→ Work request:
From the entries below, return every line that includes the word "metal".

=== Material to process ===

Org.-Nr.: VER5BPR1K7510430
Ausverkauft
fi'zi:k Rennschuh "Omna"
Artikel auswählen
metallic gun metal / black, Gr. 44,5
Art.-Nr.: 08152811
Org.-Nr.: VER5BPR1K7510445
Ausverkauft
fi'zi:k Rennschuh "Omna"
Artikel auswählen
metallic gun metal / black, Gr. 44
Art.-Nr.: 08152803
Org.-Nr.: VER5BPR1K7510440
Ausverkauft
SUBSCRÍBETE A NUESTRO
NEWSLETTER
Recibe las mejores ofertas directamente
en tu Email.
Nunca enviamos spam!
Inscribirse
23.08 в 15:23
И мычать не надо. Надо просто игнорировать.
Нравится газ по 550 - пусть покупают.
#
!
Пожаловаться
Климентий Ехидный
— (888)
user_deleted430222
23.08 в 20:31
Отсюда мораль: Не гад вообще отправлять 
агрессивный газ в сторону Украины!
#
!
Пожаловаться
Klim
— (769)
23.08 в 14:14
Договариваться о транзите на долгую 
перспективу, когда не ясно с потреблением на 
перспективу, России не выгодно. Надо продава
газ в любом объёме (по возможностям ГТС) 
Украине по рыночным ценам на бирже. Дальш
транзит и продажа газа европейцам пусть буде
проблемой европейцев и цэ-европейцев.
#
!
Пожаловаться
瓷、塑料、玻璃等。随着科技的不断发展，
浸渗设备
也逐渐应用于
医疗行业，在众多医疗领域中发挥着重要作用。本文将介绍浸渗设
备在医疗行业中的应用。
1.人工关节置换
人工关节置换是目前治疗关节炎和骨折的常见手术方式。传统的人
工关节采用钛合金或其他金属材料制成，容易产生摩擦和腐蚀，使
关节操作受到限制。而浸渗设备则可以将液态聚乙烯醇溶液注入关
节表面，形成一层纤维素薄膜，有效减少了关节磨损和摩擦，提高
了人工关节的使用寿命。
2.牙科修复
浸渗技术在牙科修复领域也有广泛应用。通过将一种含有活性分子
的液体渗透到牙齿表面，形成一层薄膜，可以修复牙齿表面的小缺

===

→ Exercise solution:
metallic gun metal / black, Gr. 44,5
metallic gun metal / black, Gr. 44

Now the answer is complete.